Um relatório divulgado nesta semana pela AGRA, instituição focada em inovações agrícolas, indica que a produção nas fazendas da África dobrou nos últimos 20 anos. Apesar do avanço, Ismahane Elouafi, diretora executiva da rede de pesquisa CGIAR, afirmou que os ganhos foram fragmentados. Para a executiva, a produtividade aumentou, mas a falta de sistemas de irrigação e água impede que o sistema alimentar funcione como um todo.

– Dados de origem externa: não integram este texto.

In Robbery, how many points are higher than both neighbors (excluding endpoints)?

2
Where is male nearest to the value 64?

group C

Kingsley Moghalu, fundador da Academia IGET, disse que muitos países africanos tratam a agricultura como uma área de nicho, o que ignora 80% do seu potencial. Dados do Fórum Econômico Mundial mostram que o setor contribui com 20% do Produto Interno Bruto (PIB) do continente e emprega mais de 60% da força de trabalho.
A população em crescimento deve representar 25% da mão de obra global até 2050. Moghalu afirmou que isso representa uma oportunidade de crescimento, desde que a força de trabalho seja qualificada para os sistemas agroalimentares. Temiyeoluwa Alabi, da ThriveAgric, reforçou que a prosperidade depende de o pequeno agricultor ser visto como entidade central na cadeia de valor.

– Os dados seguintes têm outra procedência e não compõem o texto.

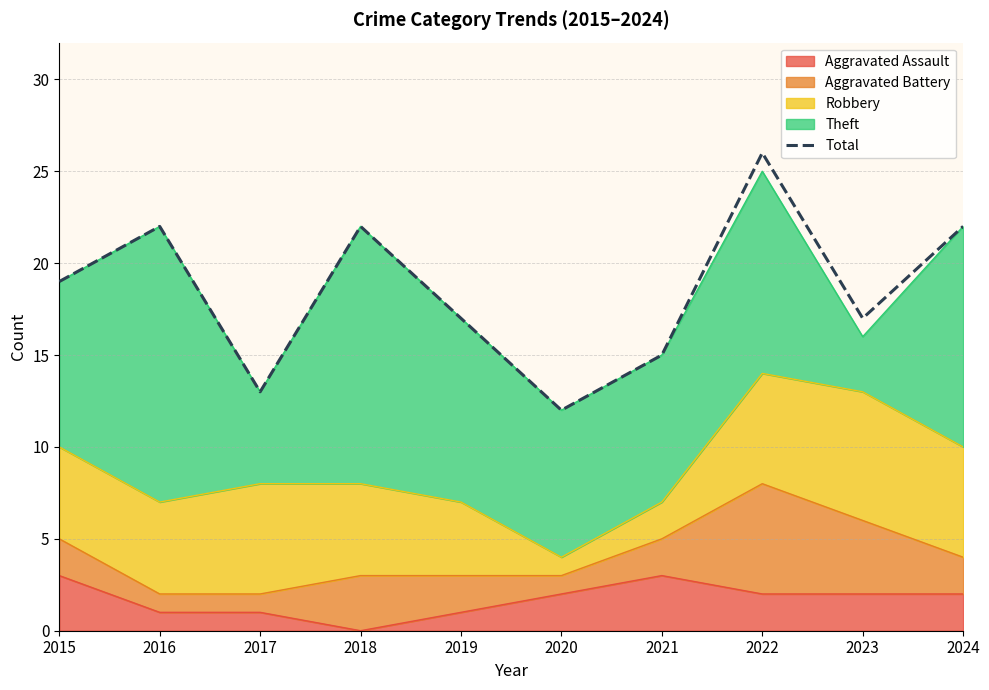

How many data points does each series have?

10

O uso de inteligência artificial e análise de dados foi citado por Elouafi como caminho para superar a carência de infraestrutura e encurtar a cadeia de valor. No entanto, a ativista climática Elizabeth Wathuti, fundadora da Green Generation Initiative, alertou que a tecnologia deve se adaptar à realidade do campo, e não o contrário.
Wathuti defendeu que o sucesso do setor não seja medido apenas pelo rendimento da colheita. Ela afirmou que é preciso garantir a segurança e a lucratividade dos produtores, especialmente naqueles que atuam em áreas com solo degradado e enfrentam as mudanças climáticas.